**What the task asks**
Carry on the forum thread below about bonding a group of rabbits, starting right after its last sentence.
** Opening Passage to read block **
ZombieSue - Haha, thanks! They all have such great litter habits in normal situations but all the territorial pooping... -_- I had to sweep three times during bonding. I haven't done any car rides with them yet but you've got me thinking about doing one later. When I stress bond them I use a small dog crate and jostle, rattle, carry it, put it on an office chair and wheel it around, gently bounce it on the couch, set it up on a table (they don't like the height), etc... Just stuff around the house that makes them less happy with me but more comfortable with each other, lol. They don't stay mad though. One bit of apple and all is forgiven.  

When I move them into their bonding space I put the trio in the dog crate and the two singles in their own carriers. I let them all out in the pen at the same time. If I was going to take them on a car ride I'd put them all in a box or dog crate. This is mainly because my bunnies are on the larger side (42 lbs total). If they were smaller (or I had less of them) I would just use a regular carrier. 

I don't know if I mention previously but Monty, Dexter, and Penny are my trio and Helo and Inara are the singles I'm adding.


----------



## golfdiva (Oct 26, 2013)

Out of curiosity, will these rabbits actually be bonded, or are you hoping for peaceful cohabitation?


----------



## BunnyWabbit (Oct 27, 2013)

Golfdiva - I'm not sure what you're asking exactly. 

The goal is for them to work as a long term functioning group with a developed social structure. With groups there may be some that are closer with specific others but none are left out and all are able to enjoy each other's company. Not all bonds are super cuddly, for example with my bonded trio. Penny and Monty play together, eat together, sleep together, do some mutual grooming, and hang out together but are not as cuddly with each other as they are with Dexter. 

 I want them to develop lasting relationships and a group dynamic not only tolerance.


----------



## BunnyWabbit (Oct 27, 2013)

Day 5:

3 hour session

Added litter boxes into the mix. They ran around playing "musical litter box" for about 10 minutes. We had a few scuffles between Helo and Monty so we stress bonded them. 30 minutes in everything had settled down and other than some minor altercations there was no more aggression. 

Penny groomed Helo
Helo groomed Monty
Dexter groomed Helo, Penny, and Monty

After about 2 hours Helo decided to hump everyone including Monty (the boss rabbit of the trio). About 30 minutes after that Helo groomed Monty. The rest of the session was spent munching on hay and hanging out.
** Closing Passage to read block **
** Opening Material shown block **
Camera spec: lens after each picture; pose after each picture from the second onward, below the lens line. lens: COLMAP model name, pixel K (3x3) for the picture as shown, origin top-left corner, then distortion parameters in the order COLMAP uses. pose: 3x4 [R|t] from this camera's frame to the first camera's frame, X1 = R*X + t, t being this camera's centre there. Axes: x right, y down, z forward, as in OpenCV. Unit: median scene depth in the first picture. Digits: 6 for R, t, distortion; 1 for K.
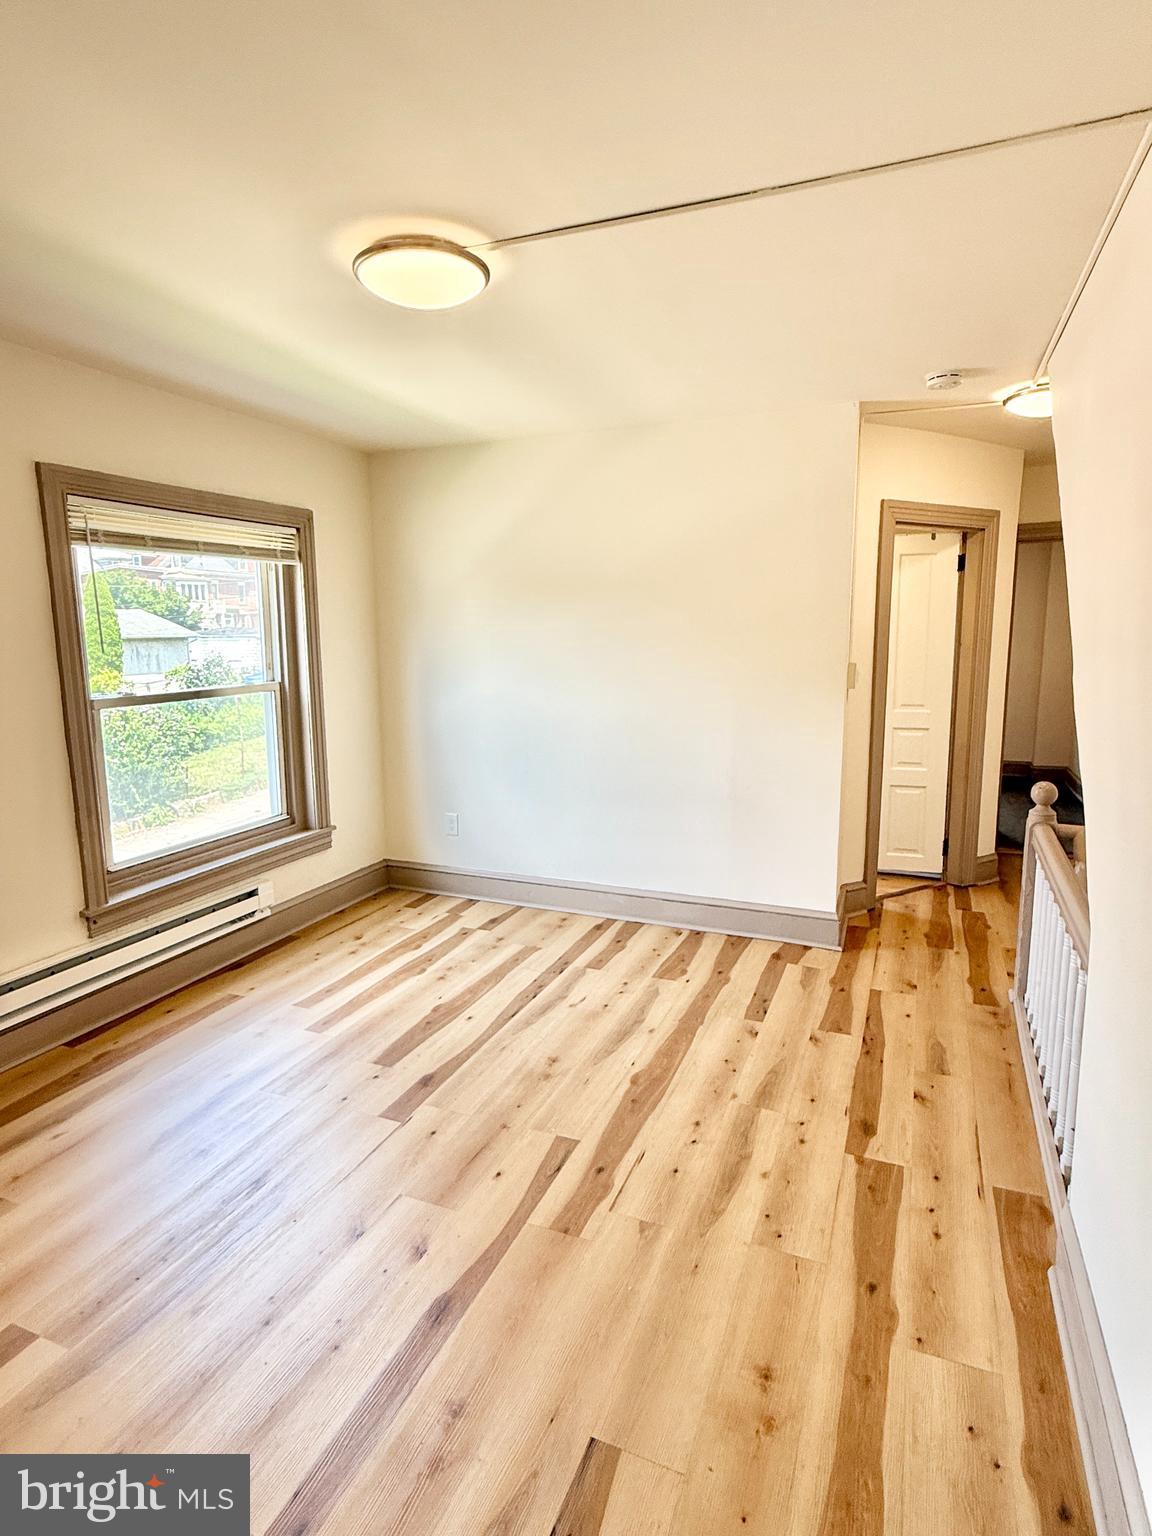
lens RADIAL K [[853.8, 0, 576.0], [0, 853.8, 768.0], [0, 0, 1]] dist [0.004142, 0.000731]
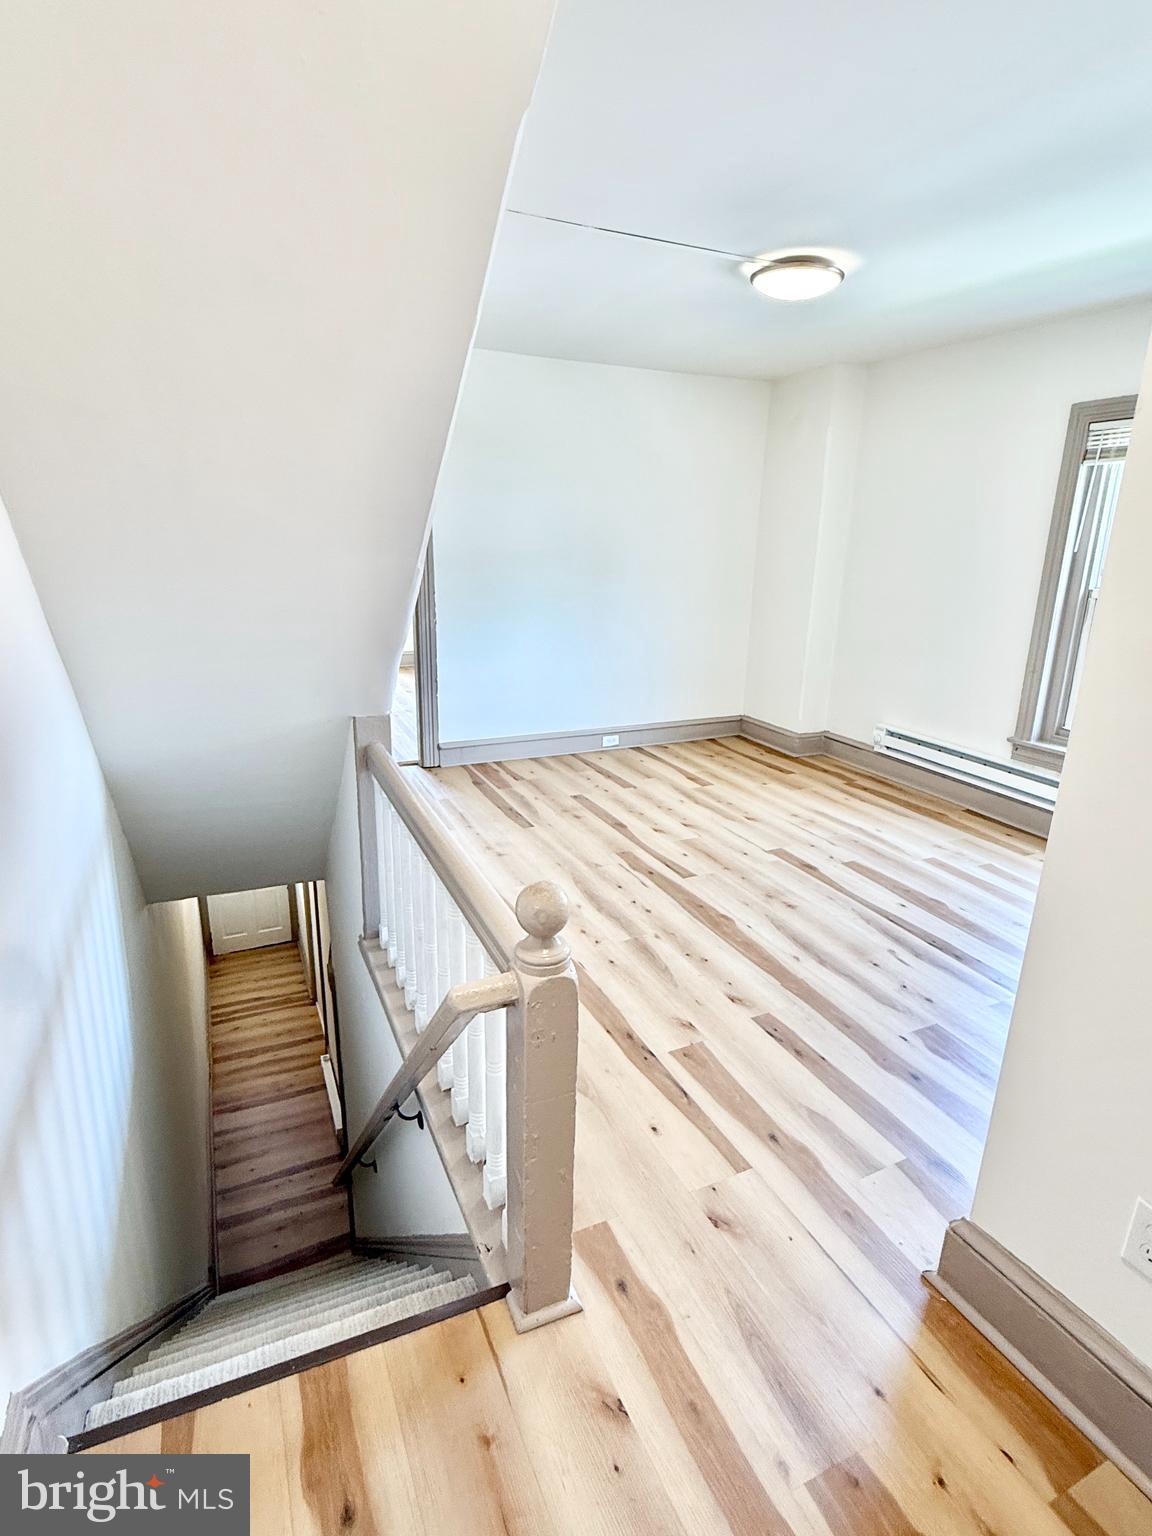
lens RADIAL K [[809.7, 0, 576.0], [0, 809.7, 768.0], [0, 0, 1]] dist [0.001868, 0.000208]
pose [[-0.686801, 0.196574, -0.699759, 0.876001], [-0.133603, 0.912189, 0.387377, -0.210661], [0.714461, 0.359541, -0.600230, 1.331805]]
** Closing Material shown block **
** Opening Material shown block **
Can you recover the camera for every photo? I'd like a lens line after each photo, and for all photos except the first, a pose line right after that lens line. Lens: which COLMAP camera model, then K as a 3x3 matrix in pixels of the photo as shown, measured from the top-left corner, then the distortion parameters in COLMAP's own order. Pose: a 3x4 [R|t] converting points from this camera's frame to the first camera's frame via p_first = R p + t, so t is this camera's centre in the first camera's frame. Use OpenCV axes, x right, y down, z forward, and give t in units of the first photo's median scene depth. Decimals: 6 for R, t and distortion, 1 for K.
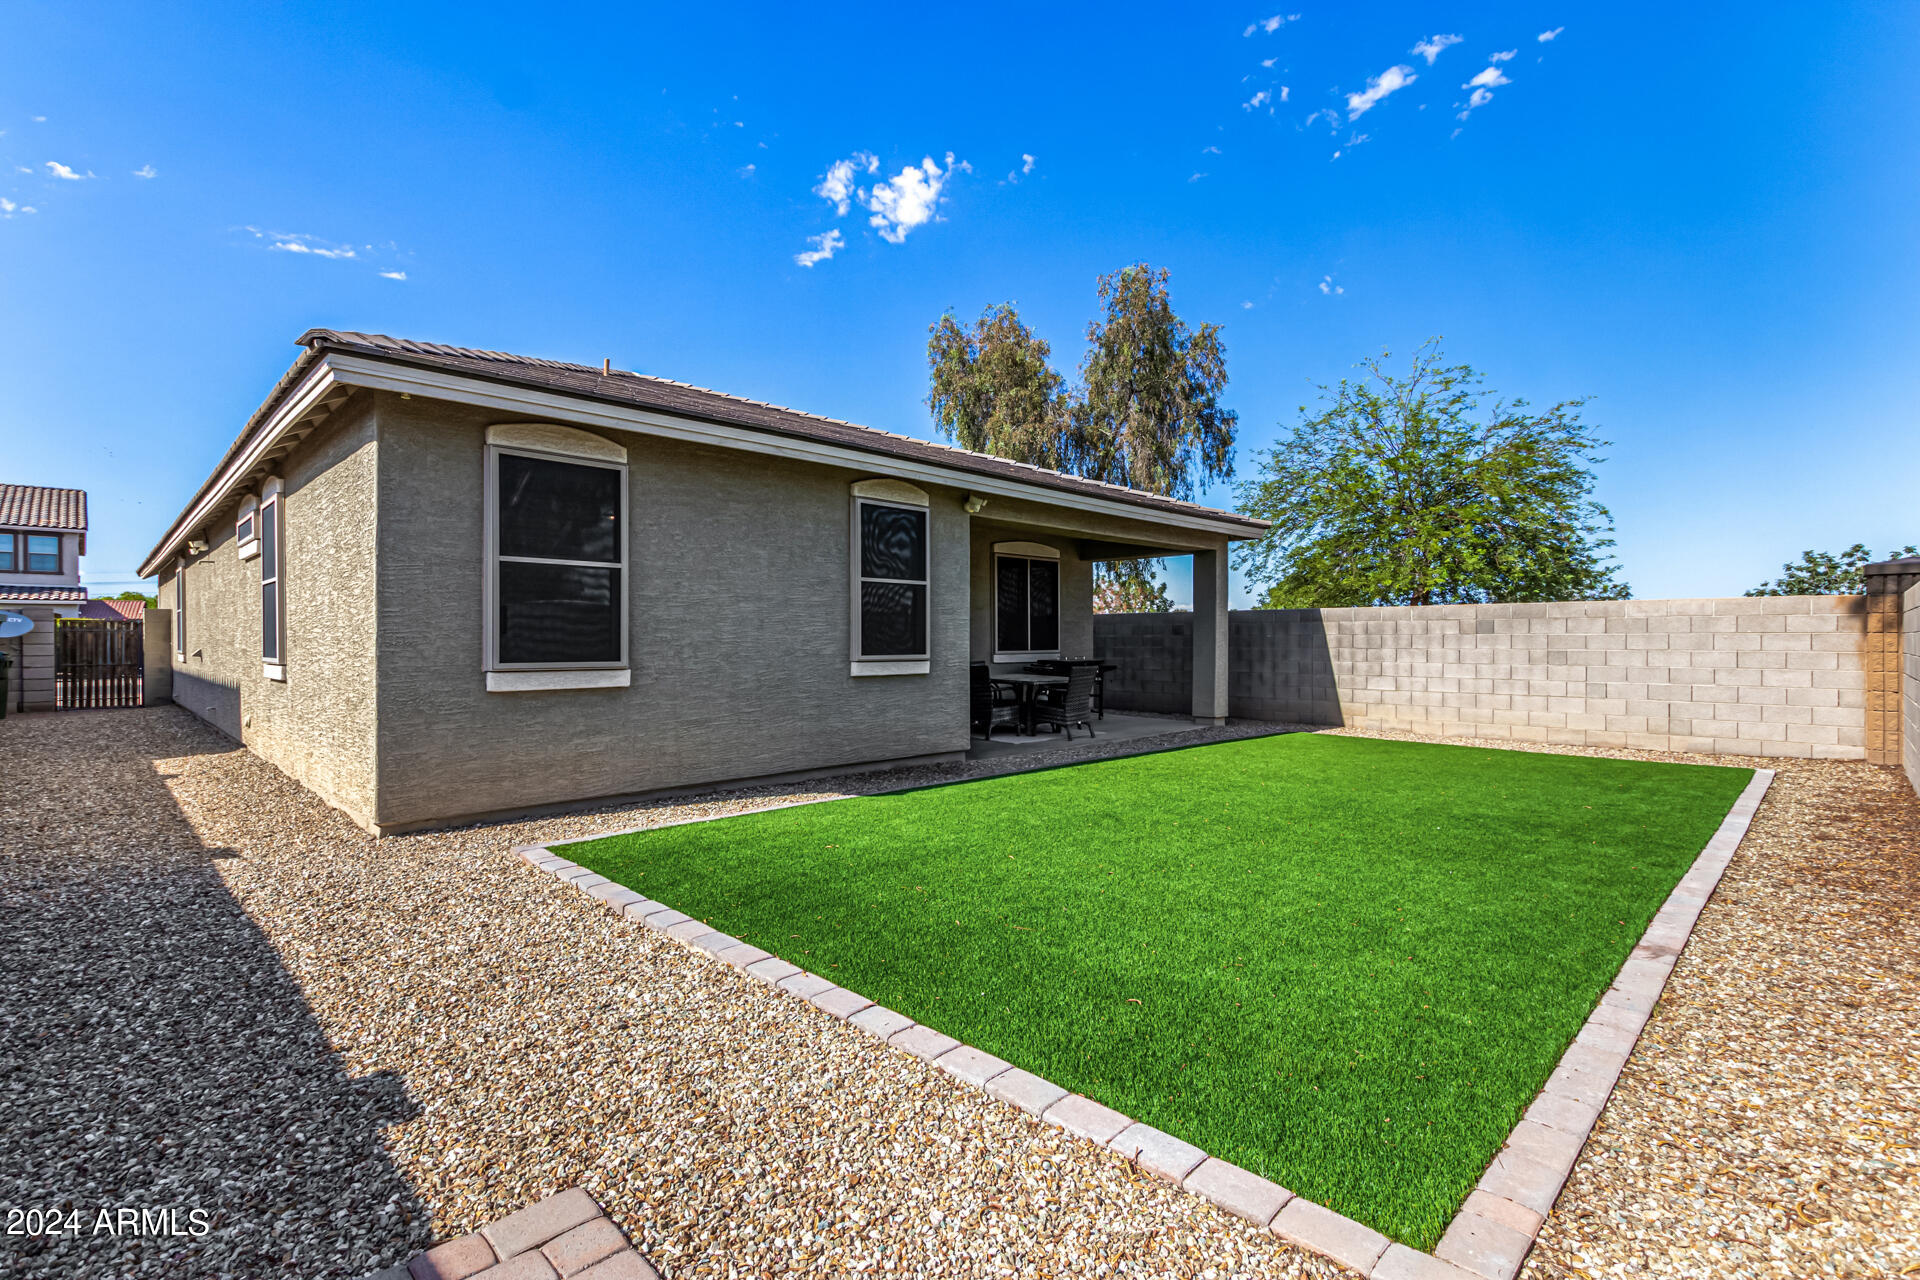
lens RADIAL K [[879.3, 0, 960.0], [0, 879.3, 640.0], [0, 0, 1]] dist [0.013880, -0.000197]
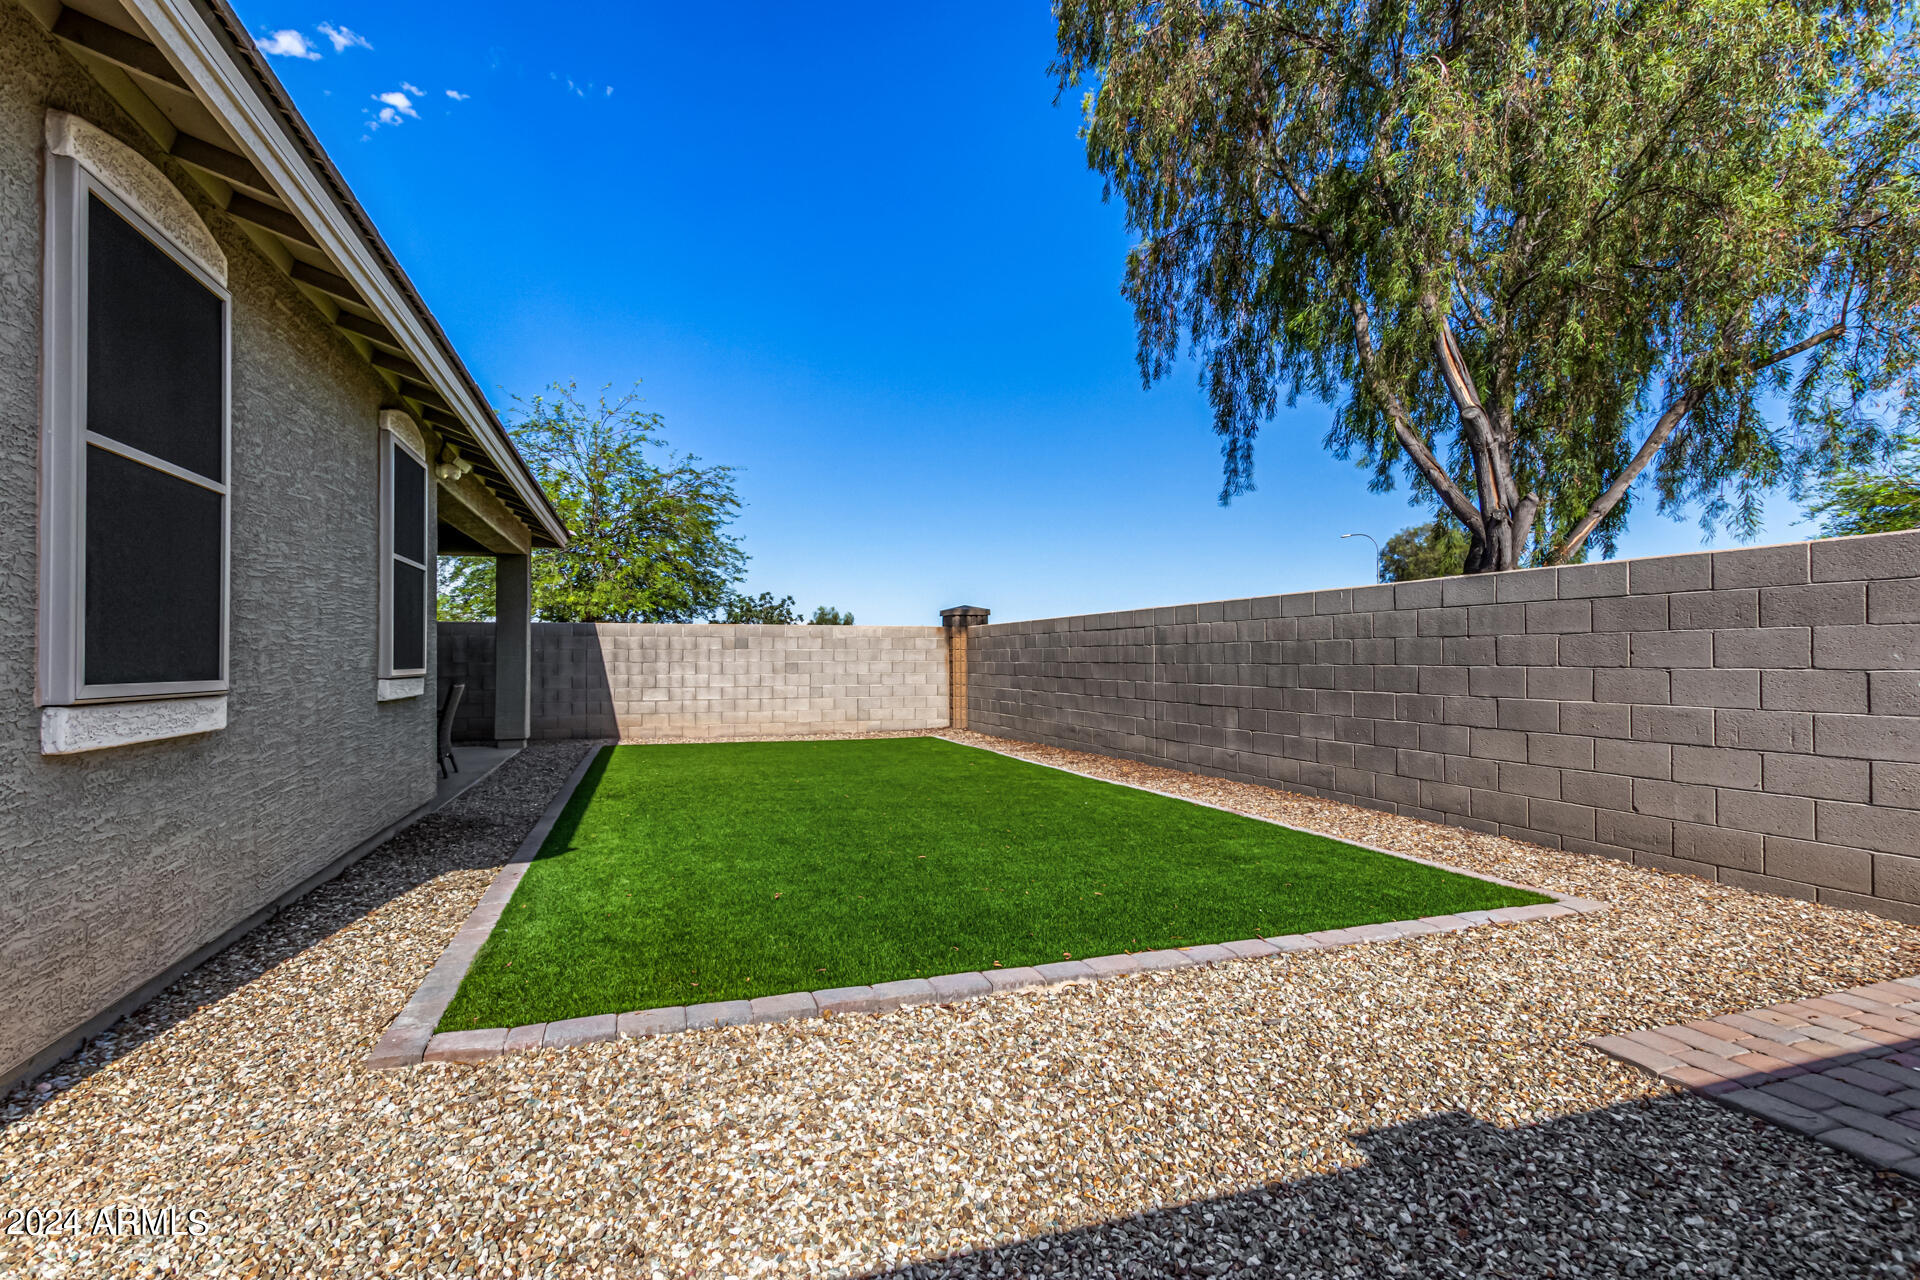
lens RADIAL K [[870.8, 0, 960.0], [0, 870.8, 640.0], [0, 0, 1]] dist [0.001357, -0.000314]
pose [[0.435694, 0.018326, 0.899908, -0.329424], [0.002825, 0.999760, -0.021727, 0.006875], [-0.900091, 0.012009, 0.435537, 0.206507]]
** Closing Material shown block **
**Final answer**
Pics:


----------



## golfdiva (Oct 27, 2013)

BunnyWabbit said:


> I want them to develop lasting relationships and a group dynamic not only tolerance.


 
That answered my question perfectly! Thanks!


----------



## Chrisdoc (Oct 27, 2013)

Am just loving seeing all these buns together, I just love those long ears. I really do take my hat off to you, I have three and can´t imagine adding any more, have thought about it at times but worry about the issues of another one in the group. 

Hope that you reach your goal, certainly looks as though they are all reasonably OK together and things are progressing. Will look forward to following these five.


----------



## Troller (Oct 29, 2013)

I really like this thread. I enjoy reading bondings, but this many is a treat to see indepth. As for your methods, I don't find them aggressive. I notice different countries have different and successful ways they bond bunnies. When I bonded my two i used the slow method recommended around these parts and in hindsight I regret it a bit because i'm positive doing it the way your doing, or even a bit more aggressive would have succeeded better. Either way I wish you luck and look forward to a happy quintet bond. 


Sent from my iPhone using Rabbit Forum


----------



## BunnyWabbit (Oct 29, 2013)

Day 6 & 7: Both 3 hours.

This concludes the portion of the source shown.